[Dataset entries]

* * *

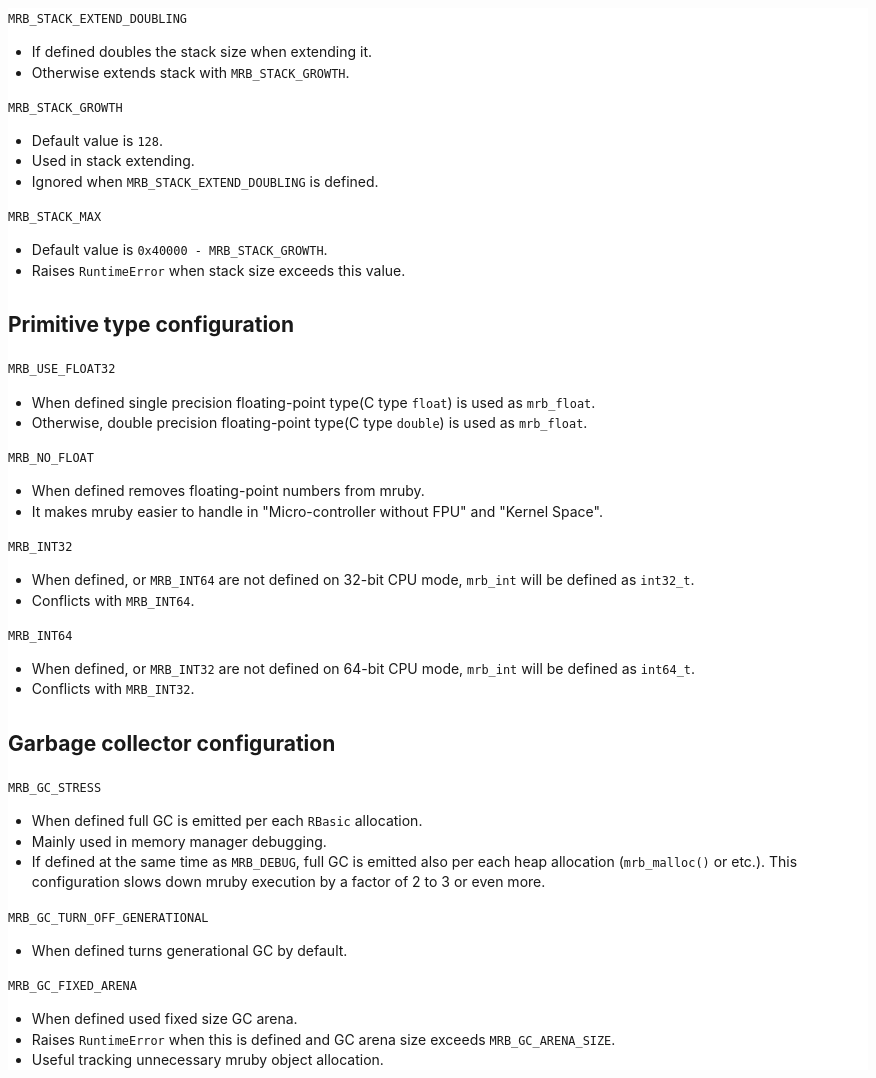 `MRB_STACK_EXTEND_DOUBLING`

* If defined doubles the stack size when extending it.
* Otherwise extends stack with `MRB_STACK_GROWTH`.

`MRB_STACK_GROWTH`

* Default value is `128`.
* Used in stack extending.
* Ignored when `MRB_STACK_EXTEND_DOUBLING` is defined.

`MRB_STACK_MAX`

* Default value is `0x40000 - MRB_STACK_GROWTH`.
* Raises `RuntimeError` when stack size exceeds this value.

## Primitive type configuration

`MRB_USE_FLOAT32`

* When defined single precision floating-point type(C type `float`) is used as `mrb_float`.
* Otherwise, double precision floating-point type(C type `double`) is used as `mrb_float`.

`MRB_NO_FLOAT`

* When defined removes floating-point numbers from mruby.
* It makes mruby easier to handle in "Micro-controller without FPU" and "Kernel Space".

`MRB_INT32`

* When defined, or `MRB_INT64` are not defined on 32-bit CPU mode, `mrb_int` will be defined as `int32_t`.
* Conflicts with `MRB_INT64`.

`MRB_INT64`

* When defined, or `MRB_INT32` are not defined on 64-bit CPU mode, `mrb_int` will be defined as `int64_t`.
* Conflicts with `MRB_INT32`.

## Garbage collector configuration

`MRB_GC_STRESS`

* When defined full GC is emitted per each `RBasic` allocation.
* Mainly used in memory manager debugging.
* If defined at the same time as `MRB_DEBUG`, full GC is emitted also per each heap allocation (`mrb_malloc()` or etc.).
  This configuration slows down mruby execution by a factor of 2 to 3 or even more.

`MRB_GC_TURN_OFF_GENERATIONAL`

* When defined turns generational GC by default.

`MRB_GC_FIXED_ARENA`

* When defined used fixed size GC arena.
* Raises `RuntimeError` when this is defined and GC arena size exceeds `MRB_GC_ARENA_SIZE`.
* Useful tracking unnecessary mruby object allocation.
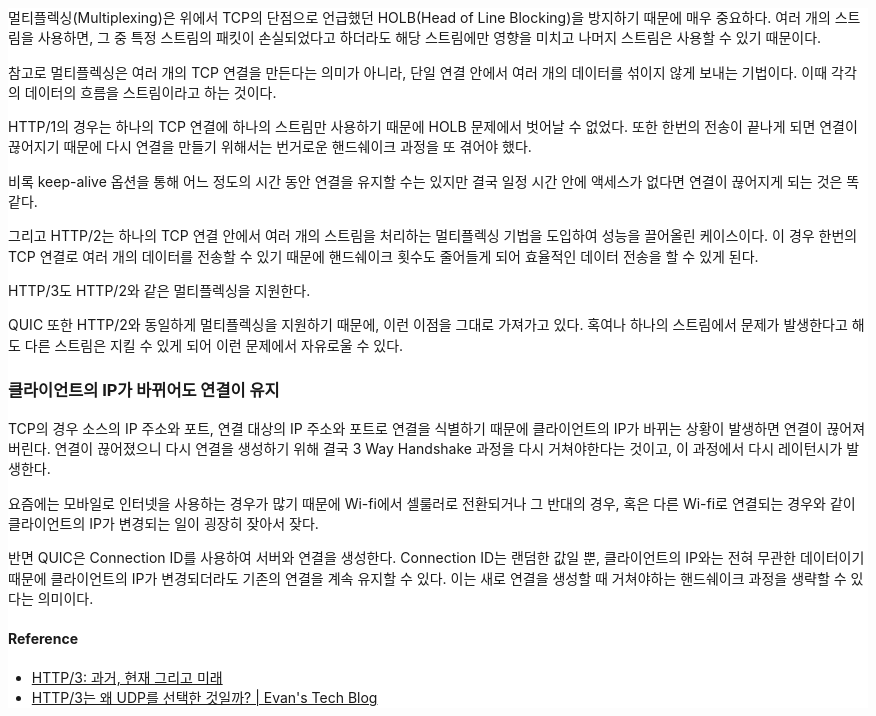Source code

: 멀티플렉싱(Multiplexing)은 위에서 TCP의 단점으로 언급했던 HOLB(Head of Line Blocking)을 방지하기 때문에 매우 중요하다. 여러 개의 스트림을 사용하면, 그 중 특정 스트림의 패킷이 손실되었다고 하더라도 해당 스트림에만 영향을 미치고 나머지 스트림은 사용할 수 있기 때문이다.

참고로 멀티플렉싱은 여러 개의 TCP 연결을 만든다는 의미가 아니라, 단일 연결 안에서 여러 개의 데이터를 섞이지 않게 보내는 기법이다. 이때 각각의 데이터의 흐름을 스트림이라고 하는 것이다.

HTTP/1의 경우는 하나의 TCP 연결에 하나의 스트림만 사용하기 때문에 HOLB 문제에서 벗어날 수 없었다. 또한 한번의 전송이 끝나게 되면 연결이 끊어지기 때문에 다시 연결을 만들기 위해서는 번거로운 핸드쉐이크 과정을 또 겪어야 했다.

비록 keep-alive 옵션을 통해 어느 정도의 시간 동안 연결을 유지할 수는 있지만 결국 일정 시간 안에 액세스가 없다면 연결이 끊어지게 되는 것은 똑같다.

그리고 HTTP/2는 하나의 TCP 연결 안에서 여러 개의 스트림을 처리하는 멀티플렉싱 기법을 도입하여 성능을 끌어올린 케이스이다. 이 경우 한번의 TCP 연결로 여러 개의 데이터를 전송할 수 있기 때문에 핸드쉐이크 횟수도 줄어들게 되어 효율적인 데이터 전송을 할 수 있게 된다.

HTTP/3도 HTTP/2와 같은 멀티플렉싱을 지원한다.

QUIC 또한 HTTP/2와 동일하게 멀티플렉싱을 지원하기 때문에, 이런 이점을 그대로 가져가고 있다. 혹여나 하나의 스트림에서 문제가 발생한다고 해도 다른 스트림은 지킬 수 있게 되어 이런 문제에서 자유로울 수 있다.

### 클라이언트의 IP가 바뀌어도 연결이 유지

TCP의 경우 소스의 IP 주소와 포트, 연결 대상의 IP 주소와 포트로 연결을 식별하기 때문에 클라이언트의 IP가 바뀌는 상황이 발생하면 연결이 끊어져 버린다. 연결이 끊어졌으니 다시 연결을 생성하기 위해 결국 3 Way Handshake 과정을 다시 거쳐야한다는 것이고, 이 과정에서 다시 레이턴시가 발생한다.

요즘에는 모바일로 인터넷을 사용하는 경우가 많기 때문에 Wi-fi에서 셀룰러로 전환되거나 그 반대의 경우, 혹은 다른 Wi-fi로 연결되는 경우와 같이 클라이언트의 IP가 변경되는 일이 굉장히 잦아서 잦다.

반면 QUIC은 Connection ID를 사용하여 서버와 연결을 생성한다. Connection ID는 랜덤한 값일 뿐, 클라이언트의 IP와는 전혀 무관한 데이터이기 때문에 클라이언트의 IP가 변경되더라도 기존의 연결을 계속 유지할 수 있다. 이는 새로 연결을 생성할 때 거쳐야하는 핸드쉐이크 과정을 생략할 수 있다는 의미이다.

#### Reference 

- [HTTP/3: 과거, 현재 그리고 미래](https://blog.cloudflare.com/ko/http3-the-past-present-and-future-ko/)
- [HTTP/3는 왜 UDP를 선택한 것일까? | Evan's Tech Blog](https://evan-moon.github.io/2019/10/08/what-is-http3/)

* * *

Task instructions:
Set down the entries above exactly; no pictures belong in the copy.

Written response:
 `MRB_STACK_EXTEND_DOUBLING`

* If defined doubles the stack size when extending it.
* Otherwise extends stack with `MRB_STACK_GROWTH`.

`MRB_STACK_GROWTH`

* Default value is `128`.
* Used in stack extending.
* Ignored when `MRB_STACK_EXTEND_DOUBLING` is defined.

`MRB_STACK_MAX`

* Default value is `0x40000 - MRB_STACK_GROWTH`.
* Raises `RuntimeError` when stack size exceeds this value.

## Primitive type configuration

`MRB_USE_FLOAT32`

* When defined single precision floating-point type(C type `float`) is used as `mrb_float`.
* Otherwise, double precision floating-point type(C type `double`) is used as `mrb_float`.

`MRB_NO_FLOAT`

* When defined removes floating-point numbers from mruby.
* It makes mruby easier to handle in "Micro-controller without FPU" and "Kernel Space".

`MRB_INT32`

* When defined, or `MRB_INT64` are not defined on 32-bit CPU mode, `mrb_int` will be defined as `int32_t`.
* Conflicts with `MRB_INT64`.

`MRB_INT64`

* When defined, or `MRB_INT32` are not defined on 64-bit CPU mode, `mrb_int` will be defined as `int64_t`.
* Conflicts with `MRB_INT32`.

## Garbage collector configuration

`MRB_GC_STRESS`

* When defined full GC is emitted per each `RBasic` allocation.
* Mainly used in memory manager debugging.
* If defined at the same time as `MRB_DEBUG`, full GC is emitted also per each heap allocation (`mrb_malloc()` or etc.).
  This configuration slows down mruby execution by a factor of 2 to 3 or even more.

`MRB_GC_TURN_OFF_GENERATIONAL`

* When defined turns generational GC by default.

`MRB_GC_FIXED_ARENA`

* When defined used fixed size GC arena.
* Raises `RuntimeError` when this is defined and GC arena size exceeds `MRB_GC_ARENA_SIZE`.
* Useful tracking unnecessary mruby object allocation.
Source code

: 멀티플렉싱(Multiplexing)은 위에서 TCP의 단점으로 언급했던 HOLB(Head of Line Blocking)을 방지하기 때문에 매우 중요하다. 여러 개의 스트림을 사용하면, 그 중 특정 스트림의 패킷이 손실되었다고 하더라도 해당 스트림에만 영향을 미치고 나머지 스트림은 사용할 수 있기 때문이다.

참고로 멀티플렉싱은 여러 개의 TCP 연결을 만든다는 의미가 아니라, 단일 연결 안에서 여러 개의 데이터를 섞이지 않게 보내는 기법이다. 이때 각각의 데이터의 흐름을 스트림이라고 하는 것이다.

HTTP/1의 경우는 하나의 TCP 연결에 하나의 스트림만 사용하기 때문에 HOLB 문제에서 벗어날 수 없었다. 또한 한번의 전송이 끝나게 되면 연결이 끊어지기 때문에 다시 연결을 만들기 위해서는 번거로운 핸드쉐이크 과정을 또 겪어야 했다.

비록 keep-alive 옵션을 통해 어느 정도의 시간 동안 연결을 유지할 수는 있지만 결국 일정 시간 안에 액세스가 없다면 연결이 끊어지게 되는 것은 똑같다.

그리고 HTTP/2는 하나의 TCP 연결 안에서 여러 개의 스트림을 처리하는 멀티플렉싱 기법을 도입하여 성능을 끌어올린 케이스이다. 이 경우 한번의 TCP 연결로 여러 개의 데이터를 전송할 수 있기 때문에 핸드쉐이크 횟수도 줄어들게 되어 효율적인 데이터 전송을 할 수 있게 된다.

HTTP/3도 HTTP/2와 같은 멀티플렉싱을 지원한다.

QUIC 또한 HTTP/2와 동일하게 멀티플렉싱을 지원하기 때문에, 이런 이점을 그대로 가져가고 있다. 혹여나 하나의 스트림에서 문제가 발생한다고 해도 다른 스트림은 지킬 수 있게 되어 이런 문제에서 자유로울 수 있다.

### 클라이언트의 IP가 바뀌어도 연결이 유지

TCP의 경우 소스의 IP 주소와 포트, 연결 대상의 IP 주소와 포트로 연결을 식별하기 때문에 클라이언트의 IP가 바뀌는 상황이 발생하면 연결이 끊어져 버린다. 연결이 끊어졌으니 다시 연결을 생성하기 위해 결국 3 Way Handshake 과정을 다시 거쳐야한다는 것이고, 이 과정에서 다시 레이턴시가 발생한다.

요즘에는 모바일로 인터넷을 사용하는 경우가 많기 때문에 Wi-fi에서 셀룰러로 전환되거나 그 반대의 경우, 혹은 다른 Wi-fi로 연결되는 경우와 같이 클라이언트의 IP가 변경되는 일이 굉장히 잦아서 잦다.

반면 QUIC은 Connection ID를 사용하여 서버와 연결을 생성한다. Connection ID는 랜덤한 값일 뿐, 클라이언트의 IP와는 전혀 무관한 데이터이기 때문에 클라이언트의 IP가 변경되더라도 기존의 연결을 계속 유지할 수 있다. 이는 새로 연결을 생성할 때 거쳐야하는 핸드쉐이크 과정을 생략할 수 있다는 의미이다.

#### Reference 

- [HTTP/3: 과거, 현재 그리고 미래](https://blog.cloudflare.com/ko/http3-the-past-present-and-future-ko/)
- [HTTP/3는 왜 UDP를 선택한 것일까? | Evan's Tech Blog](https://evan-moon.github.io/2019/10/08/what-is-http3/)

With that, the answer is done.